In a joint statement, the White House confirmed that President Biden had requested the call with Macron, who last week recalled France’s ambassadors from both the U.S. and Australia when those nations entered into a trilateral naval agreement with the United Kingdom. Macron will send his ambassador back to the U.S. next week.
Much of the angst between the two world leaders stemmed from the fact that France had sought its own agreement with Australia and wanted, at minimum, to have been included in whatever agreement the other Western powers crafted as a means of mitigating China’s influence in the Indo-Pacific region.
“The two leaders agreed that the situation would have benefited from open consultations among allies on matters of strategic interest to France and our European partners,” the statement reads.
According to the statement, President Biden will meet with Macron in Europe at the end of October.
“President Biden reaffirms the strategic importance of French and European engagement in the Indo-Pacific region,” the statement reads, “including in the framework of the European Union’s recently published strategy for the Indo-Pacific. The United States also recognizes the importance of a stronger and more capable European defense, that contributes positively to transatlantic and global security and is complementary to NATO.”
British Prime Minister Boris Johnson was in Washington, D.C., Tuesday to meet with both President Biden and Vice President Kamala Harris. The president said that they would be addressing how the two nations, “can continue our cooperation in Afghanistan, in the Indo-Pacific, and around the world,” among other things.
While the topic of AUKUS did not come up in remarks made by Johnson and Harris prior to their meeting, Johnson did indicate that the British, “certainly stand shoulder-to-shoulder with you in sticking up for democratic values … in the Euro-Atlantic area and around the world.”
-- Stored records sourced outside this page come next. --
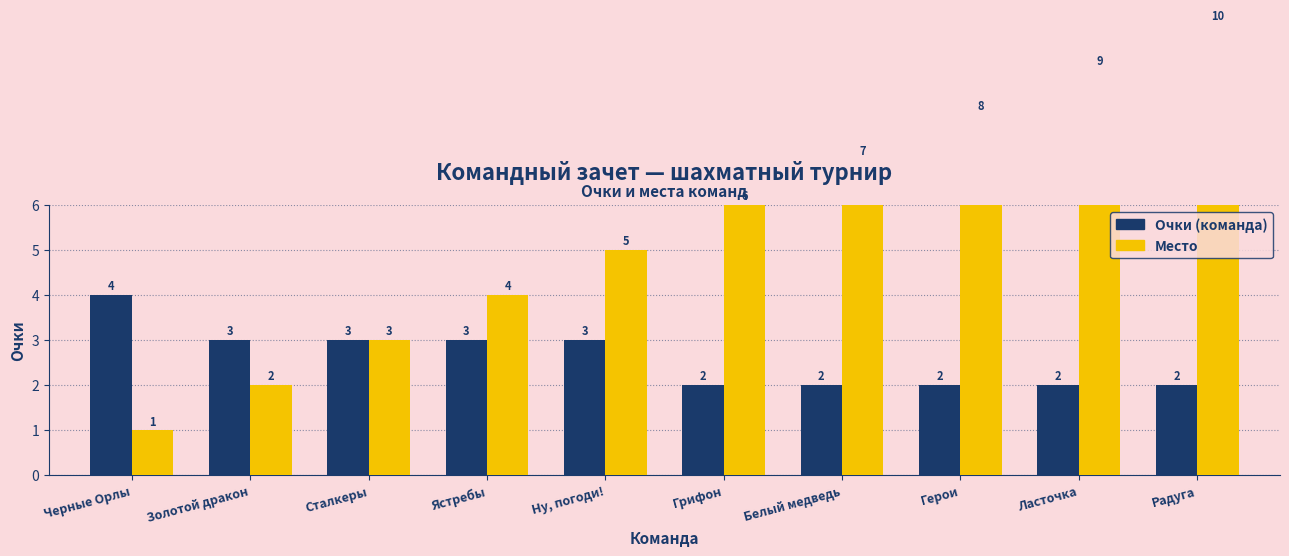

The Место series shows 1 at Черные Орлы. True or false?

False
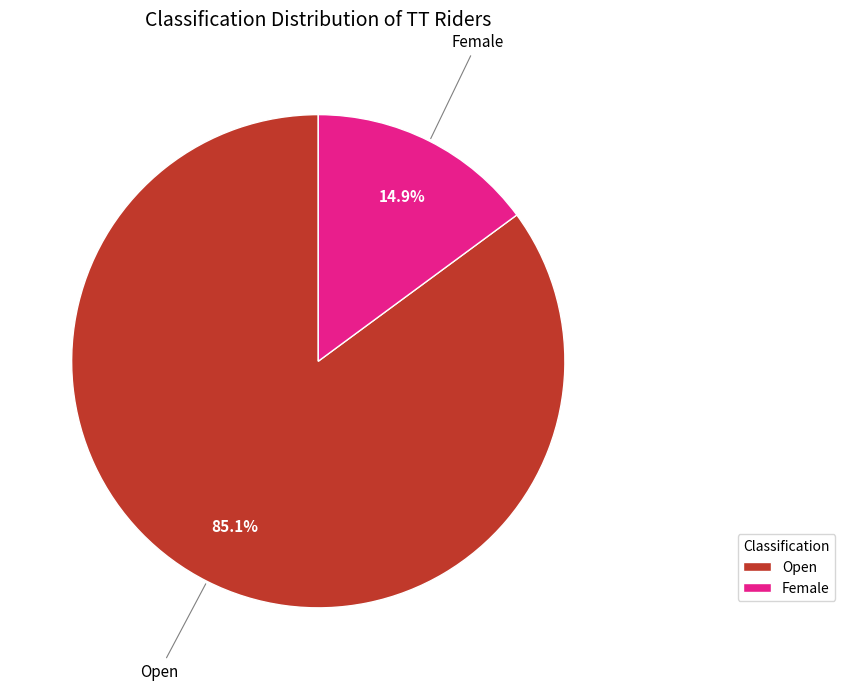

Which slice is the largest?

Open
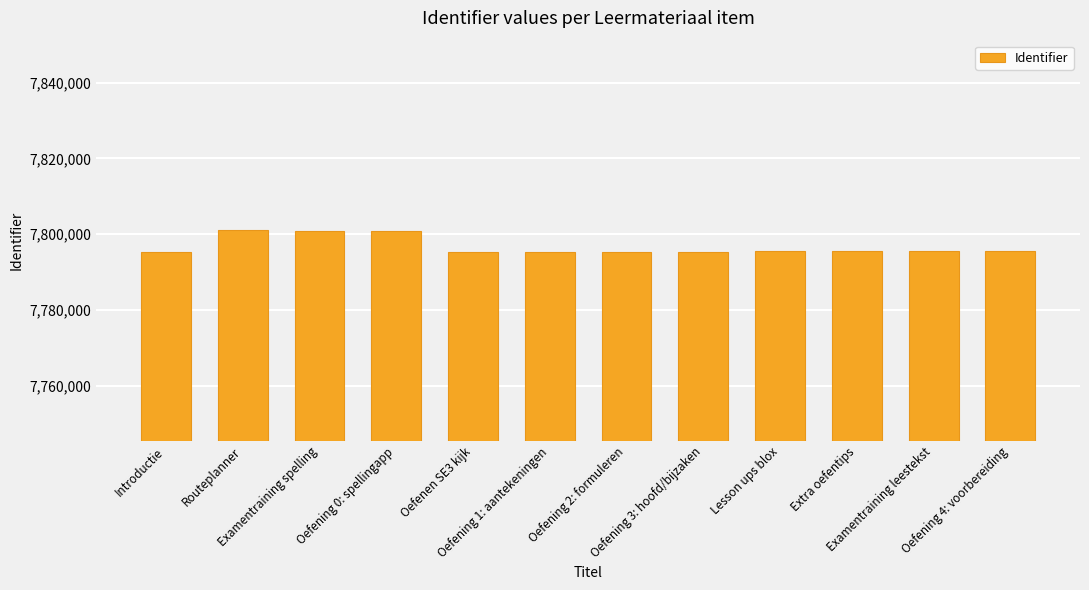

What is the value of the 7th bar from the left?

7795398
The recent row between the United States and France, the latter of whom criticized the AUKUS agreement as too focused on U.S. desires, was the first major tension between nations since the early 2000s.
In 2003, French President Jacques Chirac and German Chancellor Gerhard Schroeder were vocal in their opposition to U.S. President George W. Bush’s invasion of Iraq, and France threatened to use its United Nations veto power to prevent any resolution of war against Iraq.
This led to rhetorical jousting and French fries being renamed “freedom fries” in three Congressional cafeterias.